Mabula Game Lodge: the heart of the Limpopo Province

The only time I have willingly woken up at 5am in the freezing cold was when it meant I could hop into an old, beat-up land rover, wrap myself in thick patchwork blankets and set out on a mission to catch a glimpse of Africa’s wild animals with a group of dozing pals.

It was simply the thrill of turning around a corner in the hope of catching a glimpse of a sleek, dappled cheetah padding quietly along the path under the cracked trees, or a herd of water buffalo trudging through the meandering rivers, or a spectacularly proud stork tip-toeing through the shallows of a lake mirrored with the morning sunrise, that kept us awake and alert during those sleepy mornings on the safari trails.



There isn’t anything that shows you the magnificent elegance of the giraffe until you see three of them galloping serenely across our path without so much as turning their heads to look down on us, gaping up at them in astonishment. That was the thing: the wild animals didn’t seem to care that we were around unless we got too close.

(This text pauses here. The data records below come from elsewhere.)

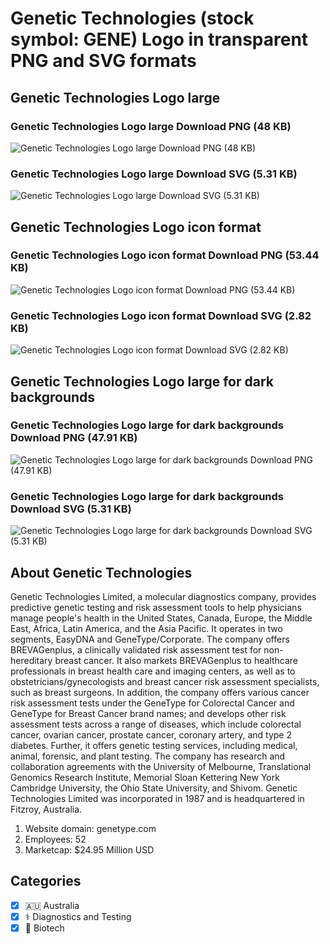 # Genetic Technologies (stock symbol: GENE) Logo in transparent PNG and SVG formats

## Genetic Technologies Logo large

### Genetic Technologies Logo large Download PNG (48 KB)

![Genetic Technologies Logo large Download PNG (48 KB)](/img/orig/GENE_BIG-76d94daf.png)

### Genetic Technologies Logo large Download SVG (5.31 KB)

![Genetic Technologies Logo large Download SVG (5.31 KB)](/img/orig/GENE_BIG-9bf14e32.svg)

## Genetic Technologies Logo icon format

### Genetic Technologies Logo icon format Download PNG (53.44 KB)

![Genetic Technologies Logo icon format Download PNG (53.44 KB)](/img/orig/GENE-651f26cb.png)

### Genetic Technologies Logo icon format Download SVG (2.82 KB)

![Genetic Technologies Logo icon format Download SVG (2.82 KB)](/img/orig/GENE-48866307.svg)

## Genetic Technologies Logo large for dark backgrounds

### Genetic Technologies Logo large for dark backgrounds Download PNG (47.91 KB)

![Genetic Technologies Logo large for dark backgrounds Download PNG (47.91 KB)](/img/orig/GENE_BIG.D-92a84007.png)

### Genetic Technologies Logo large for dark backgrounds Download SVG (5.31 KB)

![Genetic Technologies Logo large for dark backgrounds Download SVG (5.31 KB)](/img/orig/GENE_BIG.D-5507c6a0.svg)

## About Genetic Technologies

Genetic Technologies Limited, a molecular diagnostics company, provides predictive genetic testing and risk assessment tools to help physicians manage people's health in the United States, Canada, Europe, the Middle East, Africa, Latin America, and the Asia Pacific. It operates in two segments, EasyDNA and GeneType/Corporate. The company offers BREVAGenplus, a clinically validated risk assessment test for non-hereditary breast cancer. It also markets BREVAGenplus to healthcare professionals in breast health care and imaging centers, as well as to obstetricians/gynecologists and breast cancer risk assessment specialists, such as breast surgeons. In addition, the company offers various cancer risk assessment tests under the GeneType for Colorectal Cancer and GeneType for Breast Cancer brand names; and develops other risk assessment tests across a range of diseases, which include colorectal cancer, ovarian cancer, prostate cancer, coronary artery, and type 2 diabetes. Further, it offers genetic testing services, including medical, animal, forensic, and plant testing. The company has research and collaboration agreements with the University of Melbourne, Translational Genomics Research Institute, Memorial Sloan Kettering New York Cambridge University, the Ohio State University, and Shivom. Genetic Technologies Limited was incorporated in 1987 and is headquartered in Fitzroy, Australia.

1. Website domain: genetype.com
2. Employees: 52
3. Marketcap: $24.95 Million USD


## Categories
- [x] 🇦🇺 Australia
- [x] ⚕️ Diagnostics and Testing
- [x] 🧬 Biotech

I don’t think I ever fully comprehended just how extraordinary elephants were until I was sitting a few metres away from them, in complete awe at their colossal size and steady, calm gait as they amble slowly through the bushes. They simply towered over us with a sort of wise grandeur mimicked by no other creature I have ever seen. It was, however, rather alarming when a spectacularly large bull elephant clocked us and began to act in a rather suspicious way: it was then that our leader reversed the rover with a rather anxious look on his face…

Don’t mess with them, and they won’t mess with you.


Being only the tender age of 15 at the time, it was a triumphant moment when Sophie and I succeeded in coaxing the unsuspecting lady at the bar to make us two rather strong pina coladas despite our rather obvious excitement. Of course, one we got them, we had a panic- we couldn’t possibly let anyone see us drink them or we’d be reported to our rather strict coach! So, that is how we managed to break 2 rules simultaneously: the no-alcohol rule and the safari park’s rule which disallowed fruit being taken out of the restaurant area. We scoffed at this, but soon realised the reason: on our little excursion into the trees to sip our cocktails in peace, we soon became surrounded by ogling monkeys, clearly enticed by the sweet scent of our delectably fruity drinks… as they crept closer, we shot each other a look of uneasiness and rapidly downed our drinks and rushed back to the main area, safe from the eerie gazes of scavenging monkeys. All in all, not the most relaxing cocktail I have ever had!


One morning I was sleepily getting ready for the next safari excursion when Cara casually came over and mentioned that we wouldn’t be able to leave the cabin just yet; apparently, a male lion had chosen our porch as his nap spot that night and was currently blocking our path to the rovers. We watched in amazement as he lifted his majestic head and gazed in at us with an air of obvious disinterest, and sheer confidence in the fact that with him lying there, there was no way we were going anywhere. In fact, he seemed rather pleased with himself…

These are just a select few of the many adventures I had whilst staying at Mabula Game lodge. The lodge itself was amazing- great food, hosts and music in a decadent reserve calls for rather more credit than the short chapter I have given here!